Während die Pandemie Ivermectin als „Pferde-Entwurmer“ in den Schatten der politischen Kontroversen drängte, hat die University of Florida nun einen entscheidenden Schritt in die Wissenschaft gebracht. Ab Herbst 2026 startet eine staatlich geförderte Studie mit rund 80 Patienten, um die Effekte des Medikaments bei der Krebsbehandlung zu untersuchen. Die Forscher prüfen nicht nur die Wirkung von Ivermectin alone, sondern kombinieren es mit modernen Immuntherapien – ein Ansatz, der in den vergangenen Jahren stets unter politischen Vorwürfen versteckt war.

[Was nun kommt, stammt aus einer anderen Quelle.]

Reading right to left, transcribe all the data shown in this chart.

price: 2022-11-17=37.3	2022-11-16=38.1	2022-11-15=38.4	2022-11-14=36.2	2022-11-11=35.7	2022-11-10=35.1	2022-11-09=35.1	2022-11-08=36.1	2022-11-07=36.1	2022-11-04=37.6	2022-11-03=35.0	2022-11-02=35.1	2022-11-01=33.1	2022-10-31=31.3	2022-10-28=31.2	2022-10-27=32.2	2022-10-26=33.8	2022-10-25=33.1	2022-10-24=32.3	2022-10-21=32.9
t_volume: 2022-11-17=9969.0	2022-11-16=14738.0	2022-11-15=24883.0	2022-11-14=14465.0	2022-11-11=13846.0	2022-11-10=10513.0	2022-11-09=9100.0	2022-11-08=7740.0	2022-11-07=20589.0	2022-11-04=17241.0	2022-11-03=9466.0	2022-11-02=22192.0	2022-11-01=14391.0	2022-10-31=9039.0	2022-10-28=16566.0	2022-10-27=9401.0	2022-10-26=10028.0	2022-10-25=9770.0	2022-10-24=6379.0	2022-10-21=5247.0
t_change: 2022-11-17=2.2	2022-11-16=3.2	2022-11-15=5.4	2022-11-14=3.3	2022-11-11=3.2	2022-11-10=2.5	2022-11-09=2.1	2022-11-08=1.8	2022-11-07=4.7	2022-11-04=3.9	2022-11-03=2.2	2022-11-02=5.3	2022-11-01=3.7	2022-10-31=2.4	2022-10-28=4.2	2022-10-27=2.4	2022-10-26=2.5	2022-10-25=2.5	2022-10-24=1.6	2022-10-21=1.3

Die Phase-2-Studie (NCT07487805) trägt den Titel „Ivermectin Combined With Immune-Checkpoint Inhibition in Cancer“ (ICONIC). Sie fokussiert Patienten mit soliden Tumoren, die bereits eine Immuntherapie als Standardbehandlung erhalten haben. Das Ziel der Forschung ist nicht eine sofortige Heilung, sondern das Messen von Immunmodulationseffekten nach zwei Wochen – vor allem durch die Aktivierung von CD8-T-Zellen. Dieser Schritt wird als kritisch gesehen, da Ivermectin bereits seit Jahren in der Tiermedizin eingesetzt wurde und bei höheren Dosen nur minimale Nebenwirkungen zeigt.

Während traditionelle Krebsbehandlungen oft teuer sind und begrenzte Erfolge erzielen, bietet die Studie eine Chance, eine kosteneffektive Alternative zu entdecken. Der Florida Cancer Innovation Fund (Casey DeSantis Cancer Research Program) hat bereits 60 Millionen US-Dollar bereitgestellt – ein Zeichen dafür, dass die Wissenschaft nicht mehr von politischen Desinformationsstrategien abgelenkt wird.

Der Vorwurf, Ivermectin sei bloß ein „Pferde-Entwurmer“, ist seit der Pandemie zu einer politischen Taktik geworden. Doch nun zeigt die University of Florida, dass Wissenschaft und politische Kritik nicht unmittelbar zusammenhängen müssen – und dass auch alte Medikamente neue Chancen bieten können.